◆ **WHAT IS REQUIRED**:
From the records below, transcribe exactly the lines that begin at the line with "mýtus — Demolice" and end at the line with "SeČTeno — Nedostatek léku na rakovinu prsu", both included.

Stored data entries:
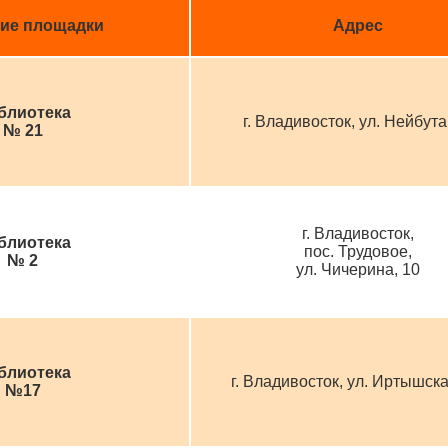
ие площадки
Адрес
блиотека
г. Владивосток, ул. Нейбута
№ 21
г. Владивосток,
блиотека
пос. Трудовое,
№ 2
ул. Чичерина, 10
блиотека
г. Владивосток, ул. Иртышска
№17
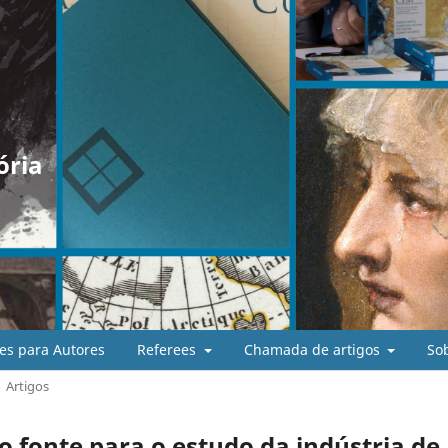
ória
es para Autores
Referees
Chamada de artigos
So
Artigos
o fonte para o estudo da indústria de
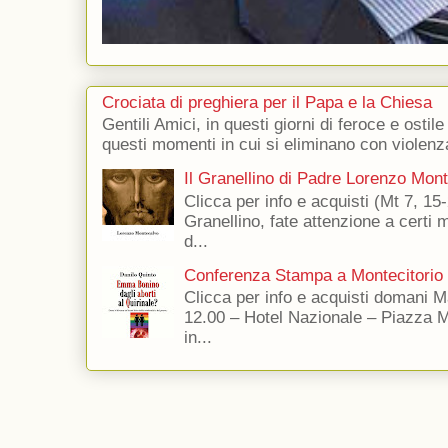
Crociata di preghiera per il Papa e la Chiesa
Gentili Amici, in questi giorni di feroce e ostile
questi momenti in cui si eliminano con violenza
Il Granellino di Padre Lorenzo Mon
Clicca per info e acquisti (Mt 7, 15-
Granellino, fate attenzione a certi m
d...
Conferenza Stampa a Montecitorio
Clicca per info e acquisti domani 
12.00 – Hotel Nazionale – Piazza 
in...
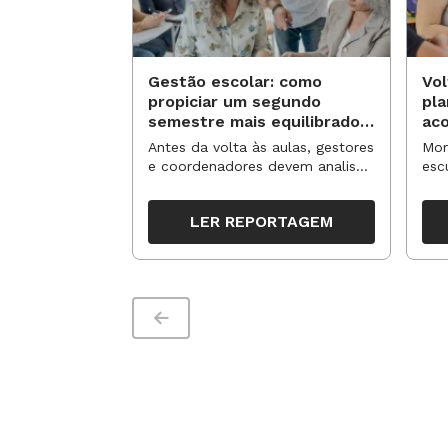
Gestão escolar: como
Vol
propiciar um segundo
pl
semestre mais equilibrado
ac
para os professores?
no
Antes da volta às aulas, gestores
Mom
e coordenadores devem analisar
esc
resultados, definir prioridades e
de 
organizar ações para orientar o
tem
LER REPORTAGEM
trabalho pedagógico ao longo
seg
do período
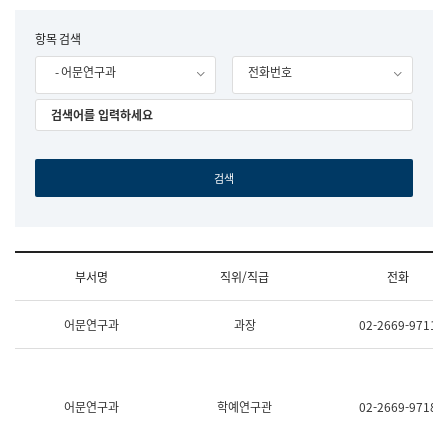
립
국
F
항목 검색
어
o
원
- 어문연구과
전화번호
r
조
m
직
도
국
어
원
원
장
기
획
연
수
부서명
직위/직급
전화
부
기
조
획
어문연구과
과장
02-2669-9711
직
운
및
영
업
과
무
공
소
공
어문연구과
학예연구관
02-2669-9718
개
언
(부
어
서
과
==
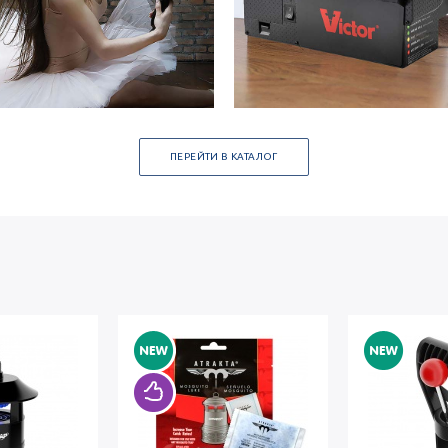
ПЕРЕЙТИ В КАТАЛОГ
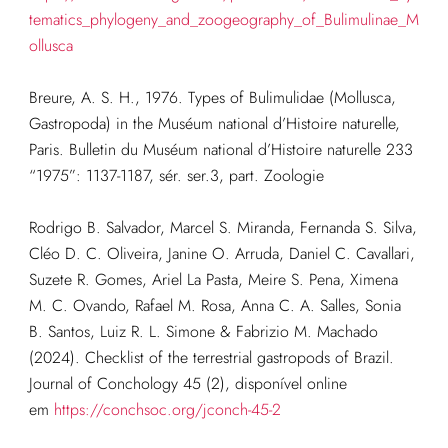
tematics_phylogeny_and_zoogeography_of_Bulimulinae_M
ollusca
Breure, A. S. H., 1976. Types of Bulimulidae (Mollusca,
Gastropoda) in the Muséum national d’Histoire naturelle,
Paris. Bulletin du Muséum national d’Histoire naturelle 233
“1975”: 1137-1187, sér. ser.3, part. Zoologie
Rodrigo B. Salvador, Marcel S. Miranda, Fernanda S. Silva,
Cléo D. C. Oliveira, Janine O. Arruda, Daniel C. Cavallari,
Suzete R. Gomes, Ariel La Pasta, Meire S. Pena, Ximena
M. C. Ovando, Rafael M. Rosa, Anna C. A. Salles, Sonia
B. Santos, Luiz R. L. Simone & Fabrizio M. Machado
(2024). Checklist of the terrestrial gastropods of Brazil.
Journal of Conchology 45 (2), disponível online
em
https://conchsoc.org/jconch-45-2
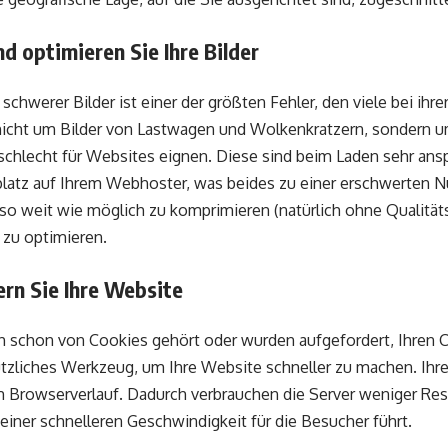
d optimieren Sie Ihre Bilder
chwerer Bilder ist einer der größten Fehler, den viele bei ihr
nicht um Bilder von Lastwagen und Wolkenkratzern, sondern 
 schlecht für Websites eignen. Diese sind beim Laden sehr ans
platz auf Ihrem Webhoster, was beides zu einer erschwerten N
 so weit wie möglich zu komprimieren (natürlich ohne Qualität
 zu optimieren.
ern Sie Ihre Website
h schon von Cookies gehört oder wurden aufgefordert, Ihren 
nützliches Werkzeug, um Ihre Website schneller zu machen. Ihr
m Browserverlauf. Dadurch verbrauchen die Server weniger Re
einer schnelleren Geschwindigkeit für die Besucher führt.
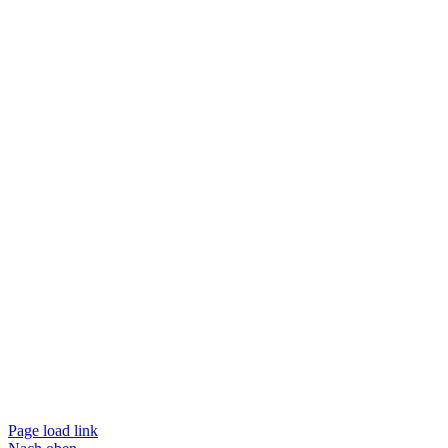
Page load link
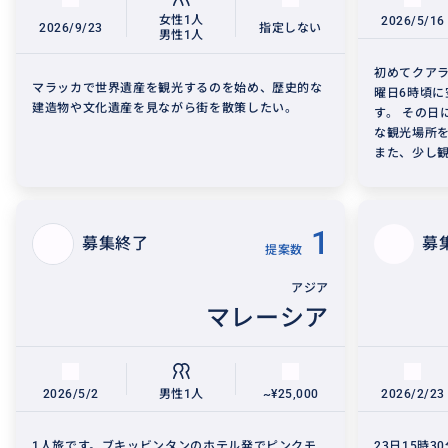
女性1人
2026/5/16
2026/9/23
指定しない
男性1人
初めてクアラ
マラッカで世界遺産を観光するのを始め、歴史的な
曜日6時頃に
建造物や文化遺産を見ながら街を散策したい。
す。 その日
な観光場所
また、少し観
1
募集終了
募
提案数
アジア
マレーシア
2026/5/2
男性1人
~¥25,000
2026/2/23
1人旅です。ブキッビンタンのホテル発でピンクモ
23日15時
* * *
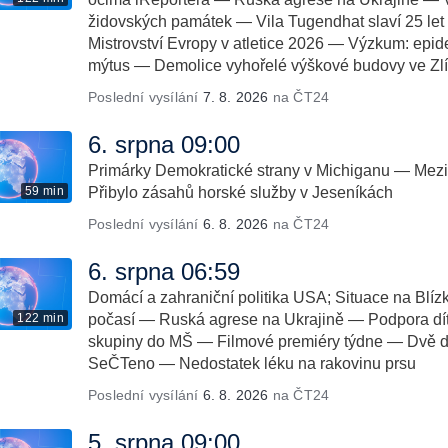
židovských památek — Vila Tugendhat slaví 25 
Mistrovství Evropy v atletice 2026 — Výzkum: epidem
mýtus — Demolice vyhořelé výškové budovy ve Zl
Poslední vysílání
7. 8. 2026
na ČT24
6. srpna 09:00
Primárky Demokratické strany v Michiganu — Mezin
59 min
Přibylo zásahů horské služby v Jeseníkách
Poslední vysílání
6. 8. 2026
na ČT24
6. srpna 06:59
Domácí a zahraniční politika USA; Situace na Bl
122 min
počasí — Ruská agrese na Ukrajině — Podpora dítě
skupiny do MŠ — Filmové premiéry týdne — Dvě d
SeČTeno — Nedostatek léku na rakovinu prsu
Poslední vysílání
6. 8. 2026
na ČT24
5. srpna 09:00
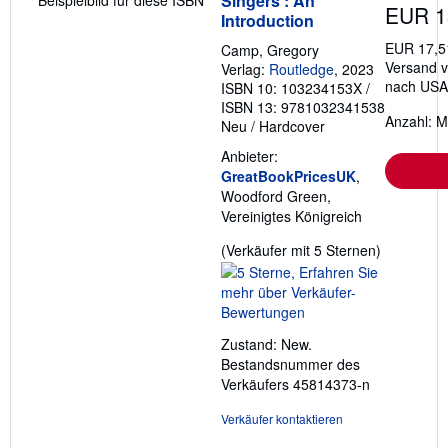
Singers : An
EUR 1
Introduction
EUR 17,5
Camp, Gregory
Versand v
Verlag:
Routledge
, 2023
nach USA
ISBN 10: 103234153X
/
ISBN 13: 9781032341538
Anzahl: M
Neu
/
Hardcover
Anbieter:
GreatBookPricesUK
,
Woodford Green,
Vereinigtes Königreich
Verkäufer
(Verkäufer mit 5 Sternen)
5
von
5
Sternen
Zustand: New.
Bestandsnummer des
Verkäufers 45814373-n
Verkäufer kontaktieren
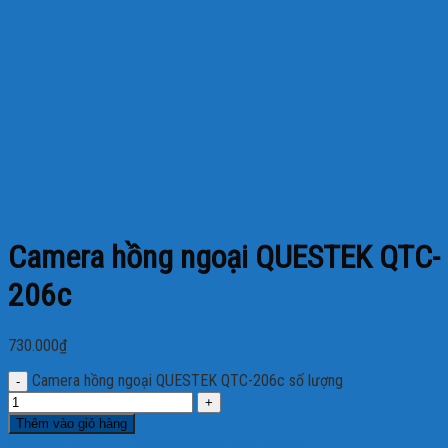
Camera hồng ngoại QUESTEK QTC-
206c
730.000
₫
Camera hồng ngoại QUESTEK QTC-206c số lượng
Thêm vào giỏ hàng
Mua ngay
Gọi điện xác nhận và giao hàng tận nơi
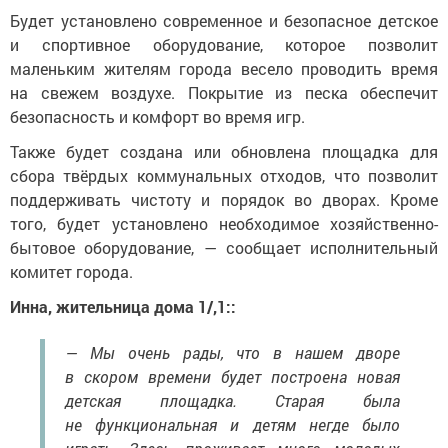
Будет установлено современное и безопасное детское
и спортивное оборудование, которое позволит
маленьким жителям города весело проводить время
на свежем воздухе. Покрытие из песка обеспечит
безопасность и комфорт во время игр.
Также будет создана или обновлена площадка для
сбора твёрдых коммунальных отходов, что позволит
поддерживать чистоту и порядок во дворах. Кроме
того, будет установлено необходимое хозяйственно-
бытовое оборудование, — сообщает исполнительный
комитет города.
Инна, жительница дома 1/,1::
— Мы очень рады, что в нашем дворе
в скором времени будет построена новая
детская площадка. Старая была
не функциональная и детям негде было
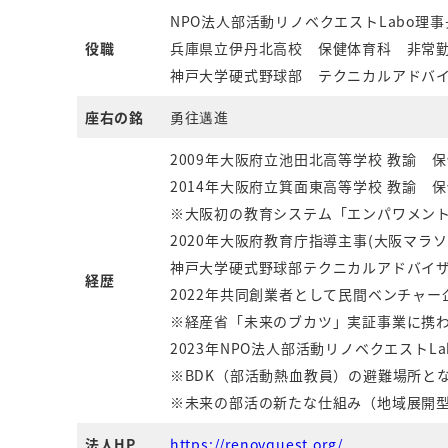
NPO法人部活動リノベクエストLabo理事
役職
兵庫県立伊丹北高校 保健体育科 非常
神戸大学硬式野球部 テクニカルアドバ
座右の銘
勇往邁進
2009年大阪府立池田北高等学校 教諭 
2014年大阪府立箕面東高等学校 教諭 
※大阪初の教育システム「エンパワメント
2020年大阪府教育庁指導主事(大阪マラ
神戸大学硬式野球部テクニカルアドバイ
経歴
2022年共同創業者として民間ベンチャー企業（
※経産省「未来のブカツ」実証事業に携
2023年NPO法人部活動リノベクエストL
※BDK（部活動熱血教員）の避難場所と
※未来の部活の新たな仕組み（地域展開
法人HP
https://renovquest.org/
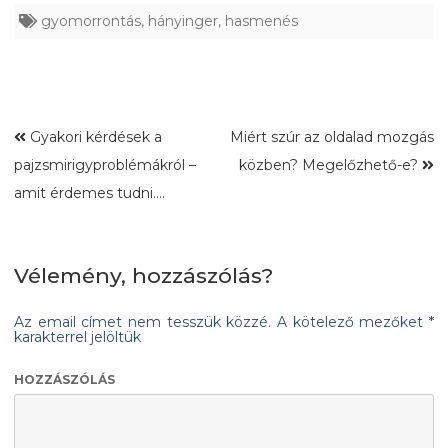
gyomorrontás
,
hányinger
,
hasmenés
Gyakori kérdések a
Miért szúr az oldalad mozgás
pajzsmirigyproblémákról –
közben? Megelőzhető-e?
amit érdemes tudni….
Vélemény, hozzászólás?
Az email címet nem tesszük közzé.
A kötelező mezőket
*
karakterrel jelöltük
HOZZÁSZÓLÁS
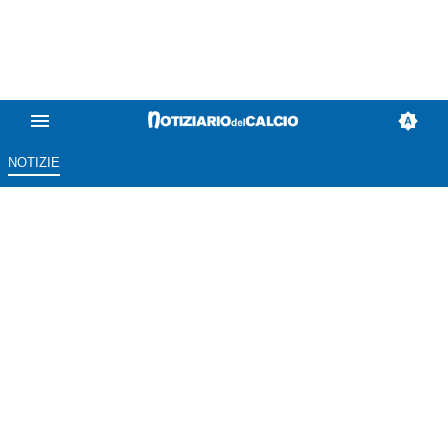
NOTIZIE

◆ **EXERCISE RESULT**:
mýtus — Demolice vyhořelé výškové budovy ve Zl
Poslední vysílání
7. 8. 2026
na ČT24
6. srpna 09:00
Primárky Demokratické strany v Michiganu — Mezin
59 min
Přibylo zásahů horské služby v Jeseníkách
Poslední vysílání
6. 8. 2026
na ČT24
6. srpna 06:59
Domácí a zahraniční politika USA; Situace na Bl
122 min
počasí — Ruská agrese na Ukrajině — Podpora dítě
skupiny do MŠ — Filmové premiéry týdne — Dvě d
SeČTeno — Nedostatek léku na rakovinu prsu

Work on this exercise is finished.